Los ojos grises del alferi se abrieron perplejos al escuchar la disculpa del sorcere.

«¿Yo lo golpeo peor que a un saco de entrenamiento y es él quien se disculpa?» pensó Aradihel

—¡¿Qué?! ¡No! Soy yo el que debe pedirte perdón. —Aradihel agachó el rostro, si no lo miraba era más fácil no sentir vergüenza—. La broma en el estanque, no debí. Tampoco debí golpearte así. Tú tienes razón, tal vez merezco este castigo, he sido muy arrogante y un estúpido.

—Digamos que los dos somos unos estúpidos arrogantes —dijo Erick con una diminuta sonrisa—. Estamos muertos y ya no importa quien le robó la magia a quien, ¿no crees? Y lo del estanque... es mejor olvidarlo.

Aradihel asintió aliviado de que Erick no continuara molesto. Vio con pesar como desfiguró el atractivo rostro en su ataque de rabia ciega. Tomó la manga de su camisa y la rasgó, luego la sumergió en un cuenco con agua que había traído del estanque cuando nado en él. Con el trozo de tela húmedo, se acercó a Erick con cuidado.

—Déjame limpiarte, por favor.

Los ojos verdes se posaron en él con una expresión que le pareció de terror, tal vez tenía miedo de que lo golpeara de nuevo.

—No te haré daño, Erick. Lo prometo.

Aradihel deslizó con suma delicadeza el pedazo de tela húmeda sobre el pómulo, Erick tembló ante el contacto. El hechicero se estremecía cada vez que la tela rozaba su piel. El alferi bajó la mirada hasta los labios entreabiertos, que suspiraban debido al dolor; los vellos de su piel se erizaban cada vez que el aliento cálido del sorcere le golpeaba el rostro.

—Dis... discúlpame si te duele... por... por favor.

Frotó con delicadeza el paño por el labio superior y de pronto volvió a tener mucho calor. Ese delgado labio rosado manchado de sangre... ¿A qué sabría su sangre? ¿Que se sentiría limpiar la sangre usando la lengua en lugar de la tela? Aradihel apartó el retazo, asustado de sus pensamientos.

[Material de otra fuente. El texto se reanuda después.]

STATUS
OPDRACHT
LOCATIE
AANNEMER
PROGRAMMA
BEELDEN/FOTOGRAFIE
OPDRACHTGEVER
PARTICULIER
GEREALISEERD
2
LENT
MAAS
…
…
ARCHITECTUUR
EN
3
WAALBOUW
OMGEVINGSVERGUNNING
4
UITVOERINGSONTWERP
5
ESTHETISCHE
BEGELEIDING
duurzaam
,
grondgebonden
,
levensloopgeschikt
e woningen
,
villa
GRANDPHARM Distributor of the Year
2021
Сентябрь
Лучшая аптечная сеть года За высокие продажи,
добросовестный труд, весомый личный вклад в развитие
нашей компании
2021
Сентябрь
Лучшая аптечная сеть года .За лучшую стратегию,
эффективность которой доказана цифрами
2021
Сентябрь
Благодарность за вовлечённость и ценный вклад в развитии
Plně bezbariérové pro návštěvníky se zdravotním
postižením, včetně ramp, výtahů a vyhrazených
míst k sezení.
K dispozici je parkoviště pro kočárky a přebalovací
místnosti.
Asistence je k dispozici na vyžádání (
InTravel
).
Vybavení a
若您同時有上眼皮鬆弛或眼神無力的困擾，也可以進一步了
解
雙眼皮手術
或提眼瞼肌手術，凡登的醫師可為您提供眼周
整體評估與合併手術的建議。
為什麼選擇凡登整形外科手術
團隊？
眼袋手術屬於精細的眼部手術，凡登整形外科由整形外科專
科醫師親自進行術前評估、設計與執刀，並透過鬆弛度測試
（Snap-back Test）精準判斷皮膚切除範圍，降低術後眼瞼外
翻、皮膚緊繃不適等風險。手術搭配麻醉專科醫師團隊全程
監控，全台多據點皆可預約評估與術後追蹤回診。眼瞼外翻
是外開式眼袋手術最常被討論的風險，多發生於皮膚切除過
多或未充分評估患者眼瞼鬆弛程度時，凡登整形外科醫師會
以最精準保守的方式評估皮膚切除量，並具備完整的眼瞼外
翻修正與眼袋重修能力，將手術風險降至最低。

—Creo que así está bien...

—Sí... gracias.

El alferi se alejó de Erick como si este portara una peligrosa enfermedad contagiosa. Se pegó a la pared de piedra y se acostó en el suelo pedregoso.

—Estamos cansados —dijo —, creo que es mejor si dormimos un poco.

El sorcere asintió y se acostó también, dándole la espalda.

«Y bien, hermanito ¿qué os parece? Empiezan a mostrar sus verdaderos sentimientos.»

«Claro que sí, Angus. Visteis como Erick insultó a Aradihel y este después lo molió a golpes. —Saagah rio con desparpajo— , se odian!»

«Ay hermanito, verdaderamente, vos no entendéis nada».